🤖 AI Summary
Data markets employing volume-based reward mechanisms are vulnerable to manipulation, leading to an influx of spurious or low-quality data. Existing incentive schemes grounded in distributional comparison rely on strong parametric assumptions—such as Gaussianity—limiting their applicability. This paper proposes the first reward mechanism based on the nonparametric Cramér–von Mises two-sample test, requiring no prior distributional assumptions and guaranteeing approximate truthful reporting as a Nash equilibrium under both Bayesian and prior-free settings. Our approach integrates nonparametric statistical testing, game-theoretic modeling, and incentive mechanism design.
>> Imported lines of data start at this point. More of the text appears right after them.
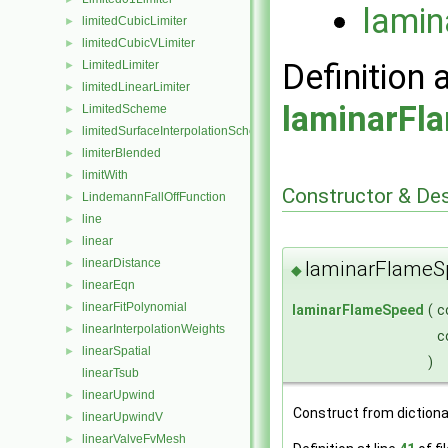
lami
limitedCubicLimiter
►
limitedCubicVLimiter
►
Definition 
LimitedLimiter
►
limitedLinearLimiter
►
laminarFl
LimitedScheme
►
limitedSurfaceInterpolationScheme
►
limiterBlended
►
limitWith
►
Constructor & De
LindemannFallOffFunction
►
line
►
linear
►
linearDistance
laminarFlameS
►
◆
linearEqn
►
linearFitPolynomial
►
laminarFlameSpeed
(
c
linearInterpolationWeights
►
c
linearSpatial
►
)
linearTsub
linearUpwind
►
Construct from diction
linearUpwindV
►
linearValveFvMesh
►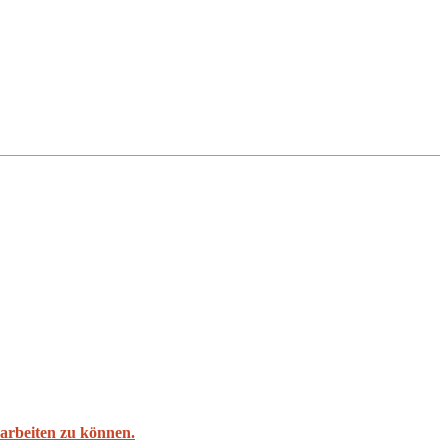
l arbeiten zu können.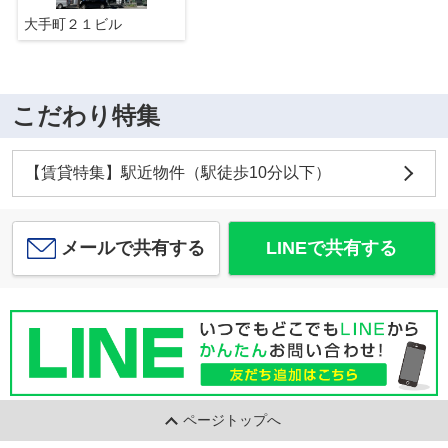
大手町２１ビル
こだわり特集
【賃貸特集】駅近物件（駅徒歩10分以下）
メールで共有する
LINEで共有する
ページトップへ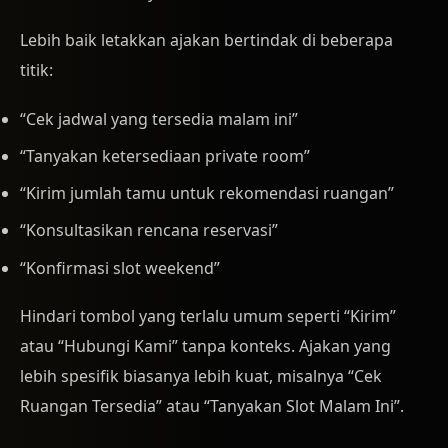
Lebih baik letakkan ajakan bertindak di beberapa
titik:
“Cek jadwal yang tersedia malam ini”
“Tanyakan ketersediaan private room”
“Kirim jumlah tamu untuk rekomendasi ruangan”
“Konsultasikan rencana reservasi”
“Konfirmasi slot weekend”
Hindari tombol yang terlalu umum seperti “Kirim”
atau “Hubungi Kami” tanpa konteks. Ajakan yang
lebih spesifik biasanya lebih kuat, misalnya “Cek
Ruangan Tersedia” atau “Tanyakan Slot Malam Ini”.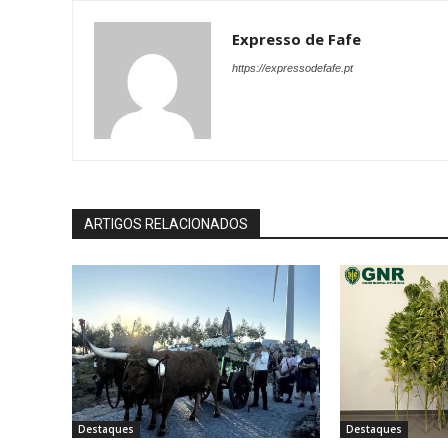
Expresso de Fafe
https://expressodefafe.pt
ARTIGOS RELACIONADOS
Destaques
Destaques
Extensive evaluation on multimodal real-world datasets—including text and image domains—demonstrates significant improvements in genuine data submission rates, effective suppression of data forgery, and robust empirical performance across three canonical data-sharing scenarios, all supported by theoretical guarantees.
📝 Abstract
Modern data marketplaces and data sharing consortia increasingly rely on incentive mechanisms to encourage agents to contribute data. However, schemes that reward agents based on the quantity of submitted data are vulnerable to manipulation, as agents may submit fabricated or low-quality data to inflate their rewards. Prior work has proposed comparing each agent's data against others' to promote honesty: when others contribute genuine data, the best way to minimize discrepancy is to do the same. Yet prior implementations of this idea rely on very strong assumptions about the data distribution (e.g. Gaussian), limiting their applicability. In this work, we develop reward mechanisms based on a novel, two-sample test inspired by the Cram'er-von Mises statistic. Our methods strictly incentivize agents to submit more genuine data, while disincentivizing data fabrication and other types of untruthful reporting. We establish that truthful reporting constitutes a (possibly approximate) Nash equilibrium in both Bayesian and prior-agnostic settings. We theoretically instantiate our method in three canonical data sharing problems and show that it relaxes key assumptions made by prior work. Empirically, we demonstrate that our mechanism incentivizes truthful data sharing via simulations and on real-world language and image data.